Questions fréquentes

Le bailleur peut-il donner congé pour vendre en cours de bail ?
Oui, le bailleur peut donner congé pour vendre à l'échéance du bail, en respectant un préavis de six mois et en indiquant le prix de vente. Dans cette affaire, le congé a été délivré le 23 mai 2025 pour le 5 décembre 2025, soit six mois avant le terme, et mentionnait le prix de 120 000 €.
Que se passe-t-il si le locataire ne quitte pas les lieux après un congé pour vendre ?
Le bailleur peut saisir le juge des référés pour faire constater la résiliation du bail et obtenir l'expulsion. En l'espèce, la locataire n'ayant pas libéré les lieux, le juge a ordonné son expulsion et fixé une indemnité d'occupation égale au loyer.

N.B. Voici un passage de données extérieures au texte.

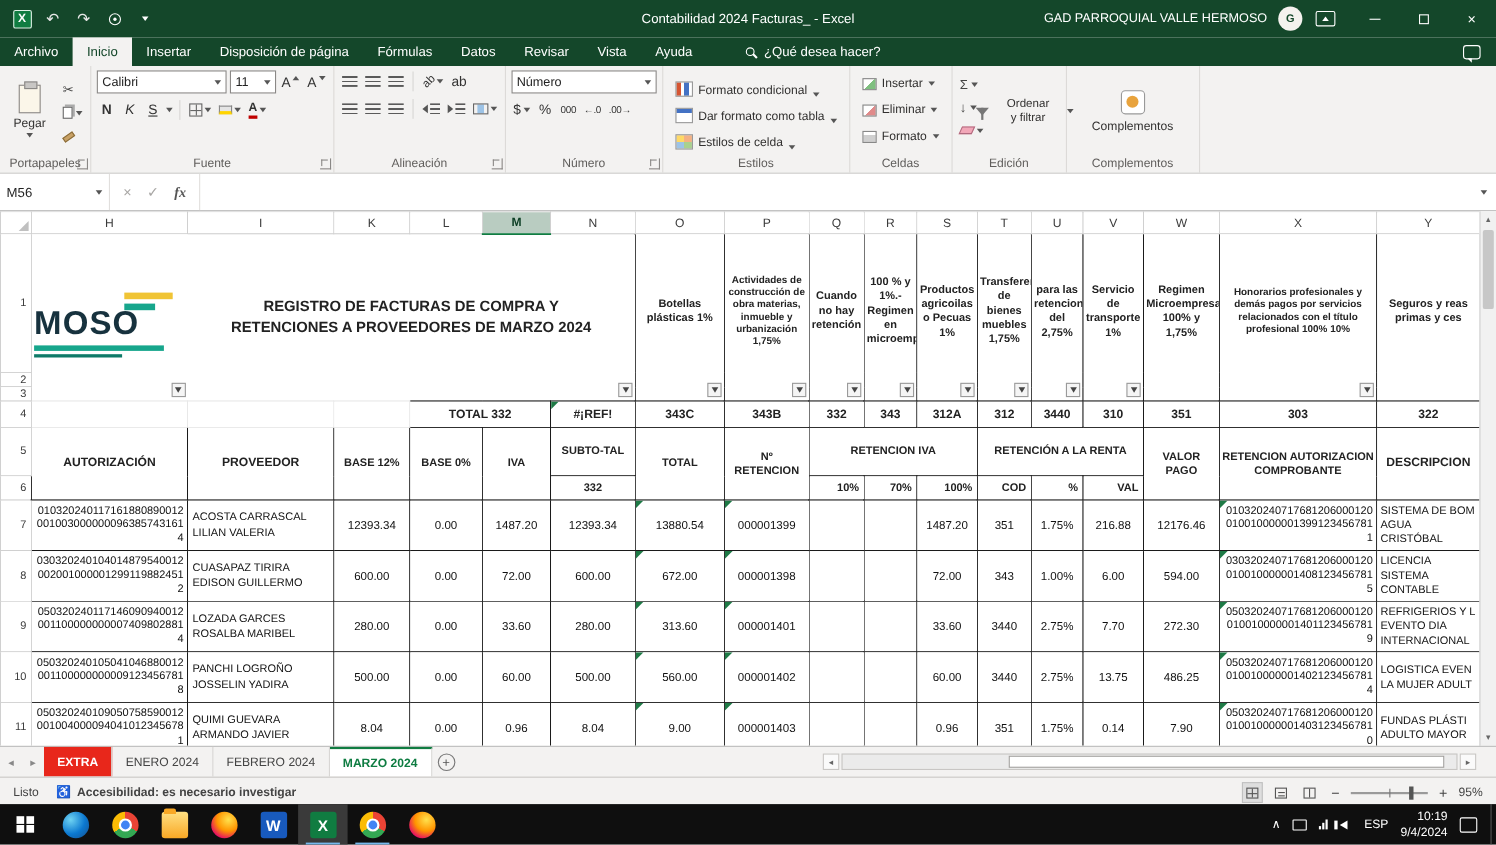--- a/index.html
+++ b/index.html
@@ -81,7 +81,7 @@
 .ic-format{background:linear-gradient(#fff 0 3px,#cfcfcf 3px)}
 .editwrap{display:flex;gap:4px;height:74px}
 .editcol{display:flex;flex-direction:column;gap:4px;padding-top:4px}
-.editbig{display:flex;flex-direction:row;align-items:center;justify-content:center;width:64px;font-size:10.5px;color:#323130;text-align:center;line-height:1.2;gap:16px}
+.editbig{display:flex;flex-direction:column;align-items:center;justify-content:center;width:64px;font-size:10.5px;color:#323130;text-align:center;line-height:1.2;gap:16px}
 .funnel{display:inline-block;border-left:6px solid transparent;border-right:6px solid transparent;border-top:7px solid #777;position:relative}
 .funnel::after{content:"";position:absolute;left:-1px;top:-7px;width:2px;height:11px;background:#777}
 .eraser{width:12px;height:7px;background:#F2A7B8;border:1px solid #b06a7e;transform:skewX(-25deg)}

Qu'est-ce qu'une indemnité d'occupation ?
C'est une somme due par le locataire qui se maintient dans les lieux après la fin du bail. Elle est généralement égale au montant du loyer et des charges. Ici, l'indemnité court à compter du 6 décembre 2025 jusqu'à libération complète.
Le juge des référés peut-il condamner le locataire à payer les loyers impayés ?
Oui, à titre provisionnel. Dans cette décision, la locataire a été condamnée à payer 9 496,88 € d'arriéré locatif, avec intérêts au taux légal à compter de la signification de l'ordonnance.
Qu'est-ce que le droit de préférence du locataire ?
Le locataire a un droit de priorité pour acheter le logement mis en vente. Il doit en être informé par le congé pour vendre. En l'espèce, la locataire n'a pas exercé ce droit, ce qui a permis au bailleur de poursuivre l'expulsion.
Quels sont les frais que le locataire doit rembourser en cas d'expulsion ?
Le locataire doit payer les dépens (frais de justice) et peut être condamné à une somme au titre de l'article 700 du Code de procédure civile. Ici, la locataire a été condamnée à 500 € sur ce fondement, ainsi qu'aux dépens (hors commandements de payer).